**DATA SHOWN**.
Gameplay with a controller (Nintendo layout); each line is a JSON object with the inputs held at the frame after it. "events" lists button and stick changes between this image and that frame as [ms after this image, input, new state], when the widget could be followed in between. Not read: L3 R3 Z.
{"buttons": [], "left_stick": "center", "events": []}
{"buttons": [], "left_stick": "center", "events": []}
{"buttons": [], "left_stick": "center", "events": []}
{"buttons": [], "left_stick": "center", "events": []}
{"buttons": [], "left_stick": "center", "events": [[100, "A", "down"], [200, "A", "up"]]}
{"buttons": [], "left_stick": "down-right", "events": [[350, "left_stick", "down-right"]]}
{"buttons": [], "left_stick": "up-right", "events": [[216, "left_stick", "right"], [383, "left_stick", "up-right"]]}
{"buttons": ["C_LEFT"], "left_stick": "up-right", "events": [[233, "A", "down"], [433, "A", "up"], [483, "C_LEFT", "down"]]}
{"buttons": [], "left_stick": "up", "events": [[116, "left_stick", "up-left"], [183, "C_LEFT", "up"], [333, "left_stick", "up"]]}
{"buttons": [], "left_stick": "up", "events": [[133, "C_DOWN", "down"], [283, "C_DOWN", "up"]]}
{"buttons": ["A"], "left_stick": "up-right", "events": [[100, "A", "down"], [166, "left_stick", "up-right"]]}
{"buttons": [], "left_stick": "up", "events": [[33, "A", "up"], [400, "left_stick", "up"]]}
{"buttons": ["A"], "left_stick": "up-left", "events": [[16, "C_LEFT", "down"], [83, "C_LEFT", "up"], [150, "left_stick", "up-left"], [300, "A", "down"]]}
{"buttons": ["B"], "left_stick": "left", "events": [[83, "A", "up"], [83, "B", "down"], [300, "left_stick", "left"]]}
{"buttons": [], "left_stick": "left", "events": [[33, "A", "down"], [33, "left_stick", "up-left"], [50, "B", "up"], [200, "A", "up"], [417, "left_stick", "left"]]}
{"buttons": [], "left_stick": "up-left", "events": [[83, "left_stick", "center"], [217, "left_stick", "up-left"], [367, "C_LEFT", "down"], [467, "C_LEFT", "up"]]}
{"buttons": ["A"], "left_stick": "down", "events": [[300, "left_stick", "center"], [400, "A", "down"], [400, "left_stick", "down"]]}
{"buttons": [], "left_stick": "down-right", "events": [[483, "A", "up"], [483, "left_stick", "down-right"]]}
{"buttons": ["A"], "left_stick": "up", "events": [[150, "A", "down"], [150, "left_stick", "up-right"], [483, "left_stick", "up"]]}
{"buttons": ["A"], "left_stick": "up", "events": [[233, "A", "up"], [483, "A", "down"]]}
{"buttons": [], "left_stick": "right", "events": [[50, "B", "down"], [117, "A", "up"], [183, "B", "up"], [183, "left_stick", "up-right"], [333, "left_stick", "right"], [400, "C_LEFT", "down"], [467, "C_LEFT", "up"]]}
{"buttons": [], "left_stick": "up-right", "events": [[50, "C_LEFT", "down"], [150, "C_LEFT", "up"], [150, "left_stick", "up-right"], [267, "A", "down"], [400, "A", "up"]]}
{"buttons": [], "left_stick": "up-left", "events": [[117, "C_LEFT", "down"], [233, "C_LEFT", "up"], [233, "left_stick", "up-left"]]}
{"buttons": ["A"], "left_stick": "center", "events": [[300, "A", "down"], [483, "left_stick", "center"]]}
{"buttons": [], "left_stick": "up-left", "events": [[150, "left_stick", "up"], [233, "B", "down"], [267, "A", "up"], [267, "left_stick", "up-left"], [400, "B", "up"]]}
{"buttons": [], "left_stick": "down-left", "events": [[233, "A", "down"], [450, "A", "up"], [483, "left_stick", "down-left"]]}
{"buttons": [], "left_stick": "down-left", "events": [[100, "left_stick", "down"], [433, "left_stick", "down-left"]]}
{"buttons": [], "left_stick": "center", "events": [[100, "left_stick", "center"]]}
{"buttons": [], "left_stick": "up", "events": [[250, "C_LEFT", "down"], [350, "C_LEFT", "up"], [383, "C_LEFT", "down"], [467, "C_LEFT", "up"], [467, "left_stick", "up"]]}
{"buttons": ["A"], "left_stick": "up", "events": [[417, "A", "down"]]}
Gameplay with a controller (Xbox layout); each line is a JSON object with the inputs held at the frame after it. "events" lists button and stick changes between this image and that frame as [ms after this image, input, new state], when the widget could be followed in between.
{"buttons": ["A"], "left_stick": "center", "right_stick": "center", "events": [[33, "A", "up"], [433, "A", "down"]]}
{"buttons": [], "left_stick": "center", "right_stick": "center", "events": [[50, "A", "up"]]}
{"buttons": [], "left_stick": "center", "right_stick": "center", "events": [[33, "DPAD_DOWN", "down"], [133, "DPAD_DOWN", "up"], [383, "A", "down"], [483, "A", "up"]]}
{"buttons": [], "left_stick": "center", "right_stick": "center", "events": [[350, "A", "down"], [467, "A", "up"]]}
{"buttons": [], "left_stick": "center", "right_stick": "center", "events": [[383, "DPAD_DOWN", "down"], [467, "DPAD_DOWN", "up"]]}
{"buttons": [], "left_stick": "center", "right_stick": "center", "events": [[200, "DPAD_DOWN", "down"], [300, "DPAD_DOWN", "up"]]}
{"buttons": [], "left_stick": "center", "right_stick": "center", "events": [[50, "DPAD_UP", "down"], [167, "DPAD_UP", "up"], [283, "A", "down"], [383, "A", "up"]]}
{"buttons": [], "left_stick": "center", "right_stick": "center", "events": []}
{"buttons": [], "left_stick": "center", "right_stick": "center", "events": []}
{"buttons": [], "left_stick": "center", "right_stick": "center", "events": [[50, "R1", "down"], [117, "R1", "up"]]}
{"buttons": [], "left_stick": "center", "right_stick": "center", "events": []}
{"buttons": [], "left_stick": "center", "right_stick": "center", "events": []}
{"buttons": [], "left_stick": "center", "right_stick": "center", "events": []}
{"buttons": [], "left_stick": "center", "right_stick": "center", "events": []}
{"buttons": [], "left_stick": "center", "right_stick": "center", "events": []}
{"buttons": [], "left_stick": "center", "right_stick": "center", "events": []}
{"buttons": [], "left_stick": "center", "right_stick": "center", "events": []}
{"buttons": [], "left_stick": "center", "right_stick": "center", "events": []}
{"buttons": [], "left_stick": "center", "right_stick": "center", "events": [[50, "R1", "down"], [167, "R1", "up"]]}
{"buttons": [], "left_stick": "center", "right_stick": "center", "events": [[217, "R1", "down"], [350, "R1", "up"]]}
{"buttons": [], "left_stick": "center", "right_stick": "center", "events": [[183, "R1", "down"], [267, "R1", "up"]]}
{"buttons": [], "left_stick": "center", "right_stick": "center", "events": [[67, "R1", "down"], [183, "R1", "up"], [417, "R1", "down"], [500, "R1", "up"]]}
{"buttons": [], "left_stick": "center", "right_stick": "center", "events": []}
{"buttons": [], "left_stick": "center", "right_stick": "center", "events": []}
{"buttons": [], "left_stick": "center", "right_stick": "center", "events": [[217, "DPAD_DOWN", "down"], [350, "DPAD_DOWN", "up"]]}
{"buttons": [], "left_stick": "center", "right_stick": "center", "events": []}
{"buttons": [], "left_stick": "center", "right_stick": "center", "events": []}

**AIM OF THE TASK**. Every record above is to be transcribed exactly as written.

**THE ANSWER**.
Gameplay with a controller (Nintendo layout); each line is a JSON object with the inputs held at the frame after it. "events" lists button and stick changes between this image and that frame as [ms after this image, input, new state], when the widget could be followed in between. Not read: L3 R3 Z.
{"buttons": [], "left_stick": "center", "events": []}
{"buttons": [], "left_stick": "center", "events": []}
{"buttons": [], "left_stick": "center", "events": []}
{"buttons": [], "left_stick": "center", "events": []}
{"buttons": [], "left_stick": "center", "events": [[100, "A", "down"], [200, "A", "up"]]}
{"buttons": [], "left_stick": "down-right", "events": [[350, "left_stick", "down-right"]]}
{"buttons": [], "left_stick": "up-right", "events": [[216, "left_stick", "right"], [383, "left_stick", "up-right"]]}
{"buttons": ["C_LEFT"], "left_stick": "up-right", "events": [[233, "A", "down"], [433, "A", "up"], [483, "C_LEFT", "down"]]}
{"buttons": [], "left_stick": "up", "events": [[116, "left_stick", "up-left"], [183, "C_LEFT", "up"], [333, "left_stick", "up"]]}
{"buttons": [], "left_stick": "up", "events": [[133, "C_DOWN", "down"], [283, "C_DOWN", "up"]]}
{"buttons": ["A"], "left_stick": "up-right", "events": [[100, "A", "down"], [166, "left_stick", "up-right"]]}
{"buttons": [], "left_stick": "up", "events": [[33, "A", "up"], [400, "left_stick", "up"]]}
{"buttons": ["A"], "left_stick": "up-left", "events": [[16, "C_LEFT", "down"], [83, "C_LEFT", "up"], [150, "left_stick", "up-left"], [300, "A", "down"]]}
{"buttons": ["B"], "left_stick": "left", "events": [[83, "A", "up"], [83, "B", "down"], [300, "left_stick", "left"]]}
{"buttons": [], "left_stick": "left", "events": [[33, "A", "down"], [33, "left_stick", "up-left"], [50, "B", "up"], [200, "A", "up"], [417, "left_stick", "left"]]}
{"buttons": [], "left_stick": "up-left", "events": [[83, "left_stick", "center"], [217, "left_stick", "up-left"], [367, "C_LEFT", "down"], [467, "C_LEFT", "up"]]}
{"buttons": ["A"], "left_stick": "down", "events": [[300, "left_stick", "center"], [400, "A", "down"], [400, "left_stick", "down"]]}
{"buttons": [], "left_stick": "down-right", "events": [[483, "A", "up"], [483, "left_stick", "down-right"]]}
{"buttons": ["A"], "left_stick": "up", "events": [[150, "A", "down"], [150, "left_stick", "up-right"], [483, "left_stick", "up"]]}
{"buttons": ["A"], "left_stick": "up", "events": [[233, "A", "up"], [483, "A", "down"]]}
{"buttons": [], "left_stick": "right", "events": [[50, "B", "down"], [117, "A", "up"], [183, "B", "up"], [183, "left_stick", "up-right"], [333, "left_stick", "right"], [400, "C_LEFT", "down"], [467, "C_LEFT", "up"]]}
{"buttons": [], "left_stick": "up-right", "events": [[50, "C_LEFT", "down"], [150, "C_LEFT", "up"], [150, "left_stick", "up-right"], [267, "A", "down"], [400, "A", "up"]]}
{"buttons": [], "left_stick": "up-left", "events": [[117, "C_LEFT", "down"], [233, "C_LEFT", "up"], [233, "left_stick", "up-left"]]}
{"buttons": ["A"], "left_stick": "center", "events": [[300, "A", "down"], [483, "left_stick", "center"]]}
{"buttons": [], "left_stick": "up-left", "events": [[150, "left_stick", "up"], [233, "B", "down"], [267, "A", "up"], [267, "left_stick", "up-left"], [400, "B", "up"]]}
{"buttons": [], "left_stick": "down-left", "events": [[233, "A", "down"], [450, "A", "up"], [483, "left_stick", "down-left"]]}
{"buttons": [], "left_stick": "down-left", "events": [[100, "left_stick", "down"], [433, "left_stick", "down-left"]]}
{"buttons": [], "left_stick": "center", "events": [[100, "left_stick", "center"]]}
{"buttons": [], "left_stick": "up", "events": [[250, "C_LEFT", "down"], [350, "C_LEFT", "up"], [383, "C_LEFT", "down"], [467, "C_LEFT", "up"], [467, "left_stick", "up"]]}
{"buttons": ["A"], "left_stick": "up", "events": [[417, "A", "down"]]}
Gameplay with a controller (Xbox layout); each line is a JSON object with the inputs held at the frame after it. "events" lists button and stick changes between this image and that frame as [ms after this image, input, new state], when the widget could be followed in between.
{"buttons": ["A"], "left_stick": "center", "right_stick": "center", "events": [[33, "A", "up"], [433, "A", "down"]]}
{"buttons": [], "left_stick": "center", "right_stick": "center", "events": [[50, "A", "up"]]}
{"buttons": [], "left_stick": "center", "right_stick": "center", "events": [[33, "DPAD_DOWN", "down"], [133, "DPAD_DOWN", "up"], [383, "A", "down"], [483, "A", "up"]]}
{"buttons": [], "left_stick": "center", "right_stick": "center", "events": [[350, "A", "down"], [467, "A", "up"]]}
{"buttons": [], "left_stick": "center", "right_stick": "center", "events": [[383, "DPAD_DOWN", "down"], [467, "DPAD_DOWN", "up"]]}
{"buttons": [], "left_stick": "center", "right_stick": "center", "events": [[200, "DPAD_DOWN", "down"], [300, "DPAD_DOWN", "up"]]}
{"buttons": [], "left_stick": "center", "right_stick": "center", "events": [[50, "DPAD_UP", "down"], [167, "DPAD_UP", "up"], [283, "A", "down"], [383, "A", "up"]]}
{"buttons": [], "left_stick": "center", "right_stick": "center", "events": []}
{"buttons": [], "left_stick": "center", "right_stick": "center", "events": []}
{"buttons": [], "left_stick": "center", "right_stick": "center", "events": [[50, "R1", "down"], [117, "R1", "up"]]}
{"buttons": [], "left_stick": "center", "right_stick": "center", "events": []}
{"buttons": [], "left_stick": "center", "right_stick": "center", "events": []}
{"buttons": [], "left_stick": "center", "right_stick": "center", "events": []}
{"buttons": [], "left_stick": "center", "right_stick": "center", "events": []}
{"buttons": [], "left_stick": "center", "right_stick": "center", "events": []}
{"buttons": [], "left_stick": "center", "right_stick": "center", "events": []}
{"buttons": [], "left_stick": "center", "right_stick": "center", "events": []}
{"buttons": [], "left_stick": "center", "right_stick": "center", "events": []}
{"buttons": [], "left_stick": "center", "right_stick": "center", "events": [[50, "R1", "down"], [167, "R1", "up"]]}
{"buttons": [], "left_stick": "center", "right_stick": "center", "events": [[217, "R1", "down"], [350, "R1", "up"]]}
{"buttons": [], "left_stick": "center", "right_stick": "center", "events": [[183, "R1", "down"], [267, "R1", "up"]]}
{"buttons": [], "left_stick": "center", "right_stick": "center", "events": [[67, "R1", "down"], [183, "R1", "up"], [417, "R1", "down"], [500, "R1", "up"]]}
{"buttons": [], "left_stick": "center", "right_stick": "center", "events": []}
{"buttons": [], "left_stick": "center", "right_stick": "center", "events": []}
{"buttons": [], "left_stick": "center", "right_stick": "center", "events": [[217, "DPAD_DOWN", "down"], [350, "DPAD_DOWN", "up"]]}
{"buttons": [], "left_stick": "center", "right_stick": "center", "events": []}
{"buttons": [], "left_stick": "center", "right_stick": "center", "events": []}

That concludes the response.